Turn the lines from the one with "family: Gryllidae" through the end of the rows, inclusive, into a numbered list, skipping any blank lines.

- _Data entries_:
____
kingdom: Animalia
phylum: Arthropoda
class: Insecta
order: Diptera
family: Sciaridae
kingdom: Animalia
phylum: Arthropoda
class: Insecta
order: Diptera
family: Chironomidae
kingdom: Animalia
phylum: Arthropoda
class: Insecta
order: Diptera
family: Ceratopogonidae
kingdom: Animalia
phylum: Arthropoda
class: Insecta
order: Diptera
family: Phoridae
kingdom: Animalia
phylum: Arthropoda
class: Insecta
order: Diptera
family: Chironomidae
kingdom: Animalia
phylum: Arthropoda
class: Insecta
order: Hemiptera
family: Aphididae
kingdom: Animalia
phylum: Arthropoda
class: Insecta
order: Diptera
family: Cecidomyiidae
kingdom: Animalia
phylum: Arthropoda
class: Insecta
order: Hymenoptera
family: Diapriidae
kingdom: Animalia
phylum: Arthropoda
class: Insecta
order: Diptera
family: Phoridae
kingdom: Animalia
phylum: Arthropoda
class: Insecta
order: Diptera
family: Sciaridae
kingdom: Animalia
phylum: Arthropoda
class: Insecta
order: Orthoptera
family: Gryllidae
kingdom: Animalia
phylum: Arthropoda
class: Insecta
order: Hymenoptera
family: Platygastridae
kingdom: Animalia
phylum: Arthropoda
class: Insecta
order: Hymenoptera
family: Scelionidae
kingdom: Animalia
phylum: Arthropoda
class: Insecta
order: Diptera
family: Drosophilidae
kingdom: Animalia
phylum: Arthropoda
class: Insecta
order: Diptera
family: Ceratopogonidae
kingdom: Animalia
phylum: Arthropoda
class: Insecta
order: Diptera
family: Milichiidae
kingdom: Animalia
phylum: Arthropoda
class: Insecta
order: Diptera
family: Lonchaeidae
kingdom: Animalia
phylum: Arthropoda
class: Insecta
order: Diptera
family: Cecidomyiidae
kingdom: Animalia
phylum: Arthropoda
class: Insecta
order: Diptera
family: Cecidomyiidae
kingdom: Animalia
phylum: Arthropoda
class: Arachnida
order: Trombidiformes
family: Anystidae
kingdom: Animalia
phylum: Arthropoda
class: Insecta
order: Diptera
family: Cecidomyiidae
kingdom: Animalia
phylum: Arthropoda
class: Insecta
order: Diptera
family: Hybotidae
____
- _Output_:
1. family: Gryllidae
2. kingdom: Animalia
3. phylum: Arthropoda
4. class: Insecta
5. order: Hymenoptera
6. family: Platygastridae
7. kingdom: Animalia
8. phylum: Arthropoda
9. class: Insecta
10. order: Hymenoptera
11. family: Scelionidae
12. kingdom: Animalia
13. phylum: Arthropoda
14. class: Insecta
15. order: Diptera
16. family: Drosophilidae
17. kingdom: Animalia
18. phylum: Arthropoda
19. class: Insecta
20. order: Diptera
21. family: Ceratopogonidae
22. kingdom: Animalia
23. phylum: Arthropoda
24. class: Insecta
25. order: Diptera
26. family: Milichiidae
27. kingdom: Animalia
28. phylum: Arthropoda
29. class: Insecta
30. order: Diptera
31. family: Lonchaeidae
32. kingdom: Animalia
33. phylum: Arthropoda
34. class: Insecta
35. order: Diptera
36. family: Cecidomyiidae
37. kingdom: Animalia
38. phylum: Arthropoda
39. class: Insecta
40. order: Diptera
41. family: Cecidomyiidae
42. kingdom: Animalia
43. phylum: Arthropoda
44. class: Arachnida
45. order: Trombidiformes
46. family: Anystidae
47. kingdom: Animalia
48. phylum: Arthropoda
49. class: Insecta
50. order: Diptera
51. family: Cecidomyiidae
52. kingdom: Animalia
53. phylum: Arthropoda
54. class: Insecta
55. order: Diptera
56. family: Hybotidae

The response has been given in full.